I have an intermediate sector that operates using labor only. There is 1-1 pairs between firms and workers, with profits

$$\pi = (Ap - w)\cdot 1$$

$p$ is the price, $A$ productivity, $w$ wage. Entrance to this market comes through a Mortensen Pissarides matching market, where vacancies and unemployed meet. Free entry and search cost $c$ implies

$$\frac{c}{q(\theta)} = \pi$$

where $q(\theta)$ is the matching rate given market tightness.

There is matching on the final goods market happening as well, which is why there is a free-entry given search cost $k$ to becoming a final goods producer. The details are not important here, but the final goods producer operate without using labor. Let $e$ denote the measure of intermediate firms (since it's also the employment rate), and $s$ the measure of final firms.

I'm wondering how prices are determined here. Wages are given by Nash bargaining, such that

$$w = \arg\max_{\tilde w} \beta \log (\tilde w - U) + (1 - \beta) \log(\pi(\tilde w))$$

for some outside-option value $U$. However, I wonder how the price of the intermediate good $p$ is determined, given that firms of both sides ($e$, $s$) have some market power. I'm happy to do additional assumptions if necessary, as long as the approach is in line with what has been done in the literature.

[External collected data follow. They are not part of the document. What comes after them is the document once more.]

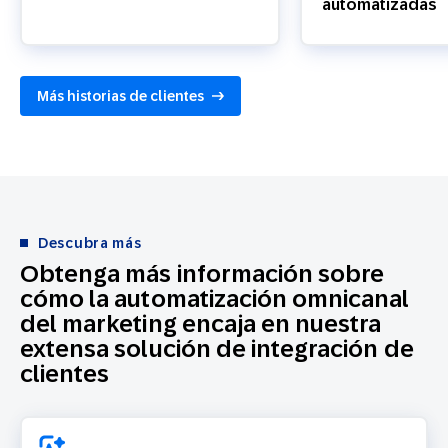
automatizadas
Más historias de clientes
Descubra más
Obtenga más información sobre
cómo la automatización omnicanal
del marketing encaja en nuestra
extensa solución de integración de
clientes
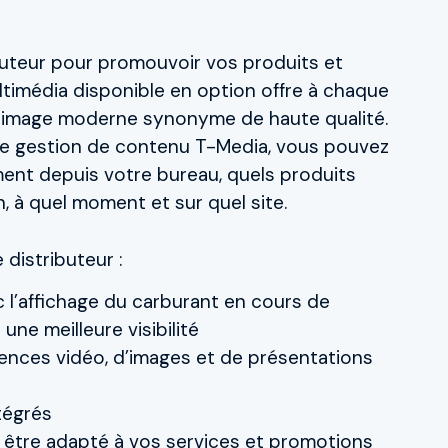
ibuteur pour promouvoir vos produits et
ltimédia disponible en option offre à chaque
e image moderne synonyme de haute qualité.
e gestion de contenu T-Media, vous pouvez
ent depuis votre bureau, quels produits
, à quel moment et sur quel site.
 distributeur :
c l’affichage du carburant en cours de
 une meilleure visibilité
ences vidéo, d’images et de présentations
tégrés
 être adapté à vos services et promotions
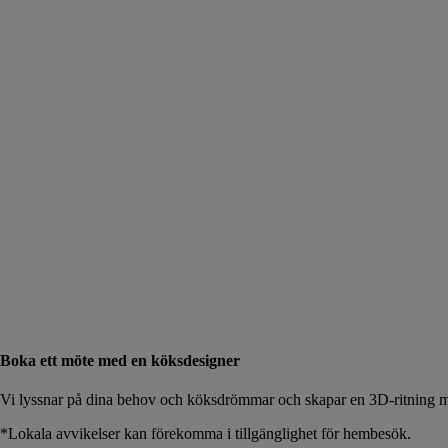
Boka ett möte med en köksdesigner
Vi lyssnar på dina behov och köksdrömmar och skapar en 3D-ritning me
*Lokala avvikelser kan förekomma i tillgänglighet för hembesök.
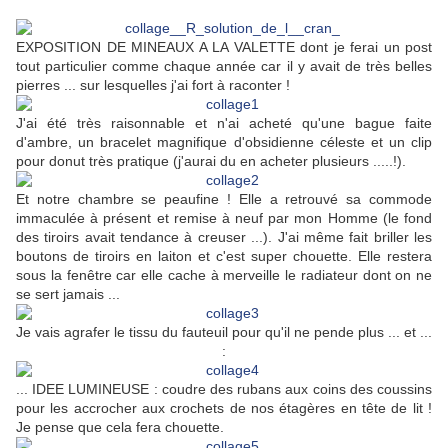
EXPOSITION DE MINEAUX A LA VALETTE dont je ferai un post
tout particulier comme chaque année car il y avait de très belles
pierres ... sur lesquelles j'ai fort à raconter !
J'ai été très raisonnable et n'ai acheté qu'une bague faite
d'ambre, un bracelet magnifique d'obsidienne céleste et un clip
pour donut très pratique (j'aurai du en acheter plusieurs .....!).
Et notre chambre se peaufine ! Elle a retrouvé sa commode
immaculée à présent et remise à neuf par mon Homme (le fond
des tiroirs avait tendance à creuser ...). J'ai même fait briller les
boutons de tiroirs en laiton et c'est super chouette. Elle restera
sous la fenêtre car elle cache à merveille le radiateur dont on ne
se sert jamais ...
Je vais agrafer le tissu du fauteuil pour qu'il ne pende plus ... et ...
:
... IDEE LUMINEUSE : coudre des rubans aux coins des coussins
pour les accrocher aux crochets de nos étagères en tête de lit !
Je pense que cela fera chouette.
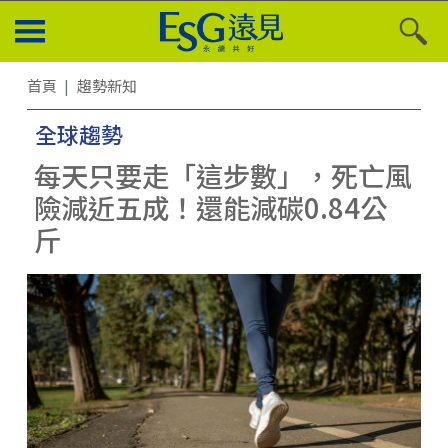
首頁
趨勢新知
全球趨勢
每天只要走「這步數」，死亡風
險減近五成！還能減碳0.84公
斤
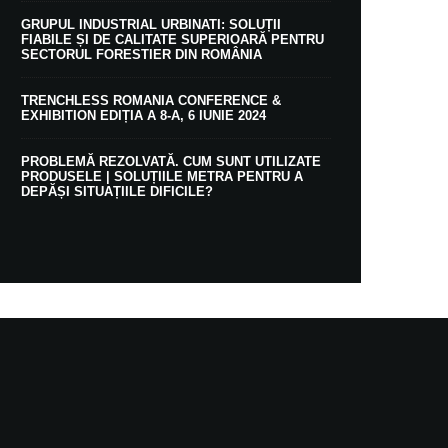
GRUPUL INDUSTRIAL URBINATI: SOLUȚII
FIABILE ȘI DE CALITATE SUPERIOARĂ PENTRU
SECTORUL FORESTIER DIN ROMÂNIA
TRENCHLESS ROMANIA CONFERENCE &
EXHIBITION EDIȚIA A 8-A, 6 IUNIE 2024
PROBLEMĂ REZOLVATĂ. CUM SUNT UTILIZATE
PRODUSELE | SOLUȚIILE METRA PENTRU A
DEPĂȘI SITUAȚIILE DIFICILE?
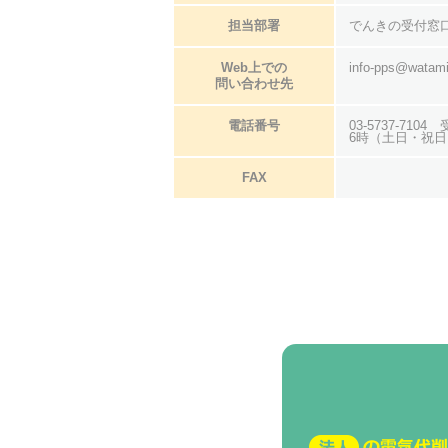
担当部署
でんきの受付窓
Web上での
info-pps@watami
問い合わせ先
電話番号
03-5737-7
6時（土日・祝
FAX
法人の電気代削減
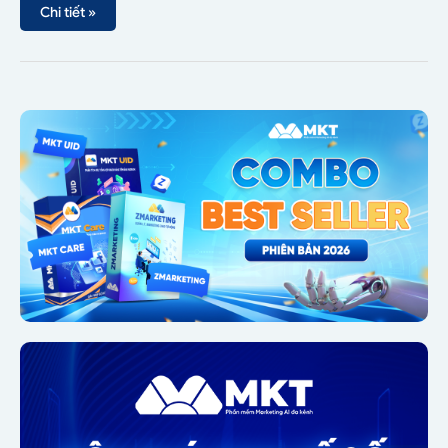
Chi tiết »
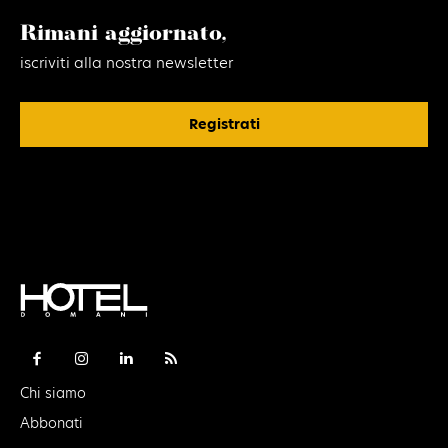
Rimani aggiornato,
iscriviti alla nostra newsletter
Registrati
Chi siamo
Abbonati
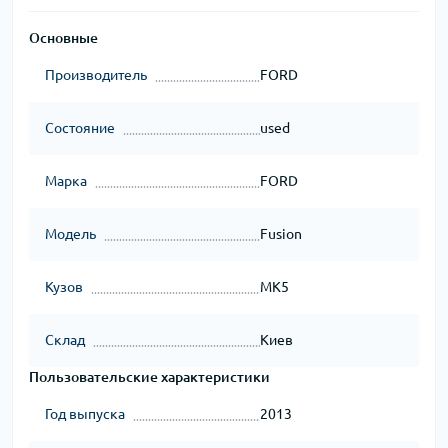
Основные
Производитель
FORD
Состояние
used
Марка
FORD
Модель
Fusion
Кузов
MK5
Склад
Киев
Пользовательские характеристики
Год выпуска
2013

To be frank, I don't care about details on this margin at all, I just need closure.

I suppose one way to solve this - but I'm still looking for a proper way without - is to fall back to matching.

If there is matching between the intermediate and the final stage, at zero search cost and symmetric arrival rates, the surplus will be split given the Nashbargaining weights - which then determines the price.